Transmission electron micrographs of (left) a Chlamydomonas flagellum and (right) the connecting cilum from a vertebrate rod cell. IFT particles in the flagellum and connecting cilium are shown by arrows. Flagellum micrograph courtesy of Karl A. Johnson and vertebrate rod reprinted with permission from Elsevier (Sandborn, E.B. 1970. Cells and Tissues by Light and Electron Microscopy. Vol. 1. Academic Press, New York. 366 pp.).

Figure 2.

Diagram showing the main features of intraflagellar transport (IFT). IFT particles and the associated cargo required for flagellar assembly and maintenance gather around the basal body region at the base of the flagellum where they associate with each other for their trip past the transition zone (flagellar pore) and into the flagellum.
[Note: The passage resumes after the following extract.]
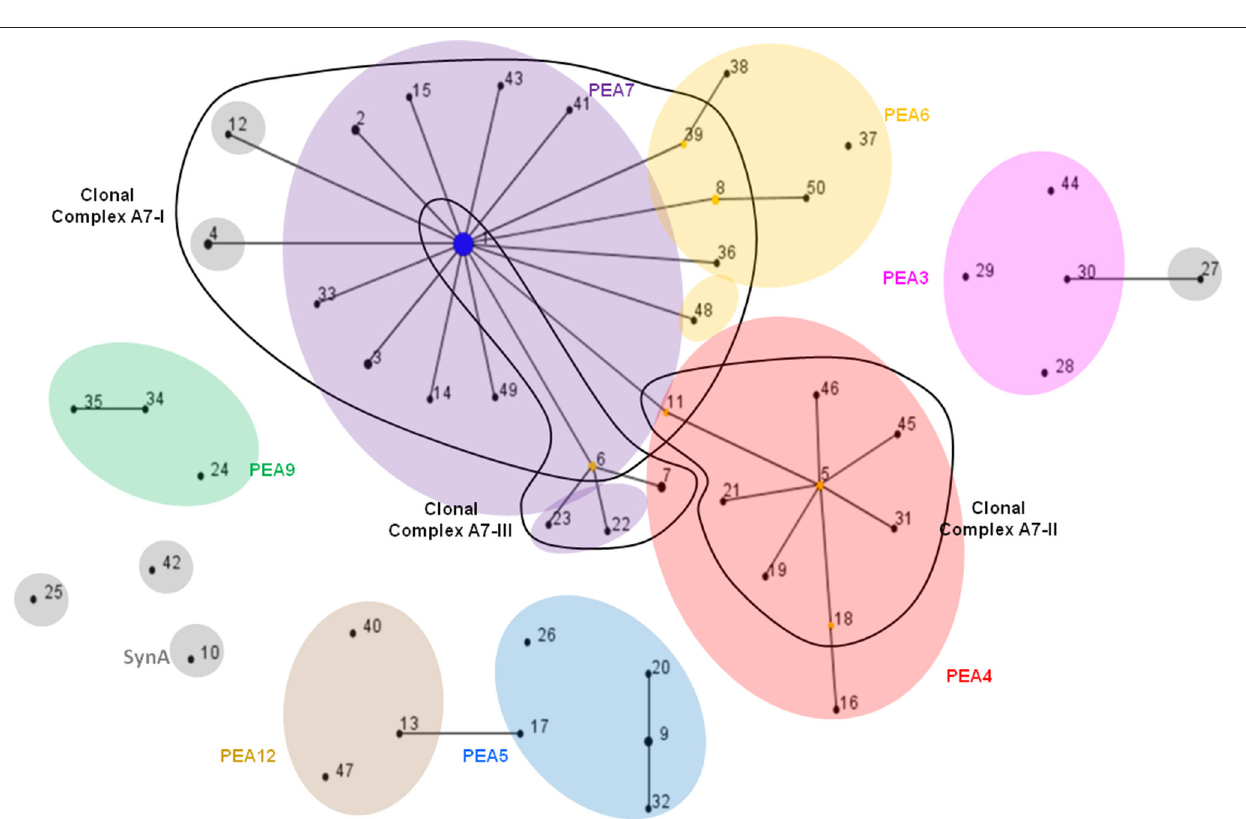
FIGURE 4 | eBURST population snapshot of A-like Synechococcus BACs for the 7-locus analysis shown in Figure 2A. Clonal complexes enclosed by solid black lines. PE demarcation from Ecotype Simulation analysis are overlaid, using different colors corresponding to Figure 2A to represent distinct PEs. STs are represented by numbers and those colored in gray belong to PEs demarcated from a single sequence with a unique ST. Reference genome indicated by “SynA” next to ST10.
They are transported by anterograde IFT to the flagellar tip, the axonemal assembly site, powered by the motor protein kinesin-2. Flagellar membrane proteins, components of vesicles that have budded from the Golgi and subsequently fused with the plasma membrane adjacent to the basal body, are picked up by IFT particles for their transport past the transition zone and onto the flagellar membrane. The membrane proteins are then moved within the plane of the ciliary membrane bilayer by IFT (Qin et al., 2005). At the flagellar tip, anterograde cargo is unloaded, turnover cargo is picked up, the kinesin-2 motor is inactivated for transport back to the cytoplasm, and cytoplasmic dynein 2, itself an anterograde cargo protein, is activated to power the retrograde trip back to the cytoplasm. Adapted from Rosenbaum and Witman [2002].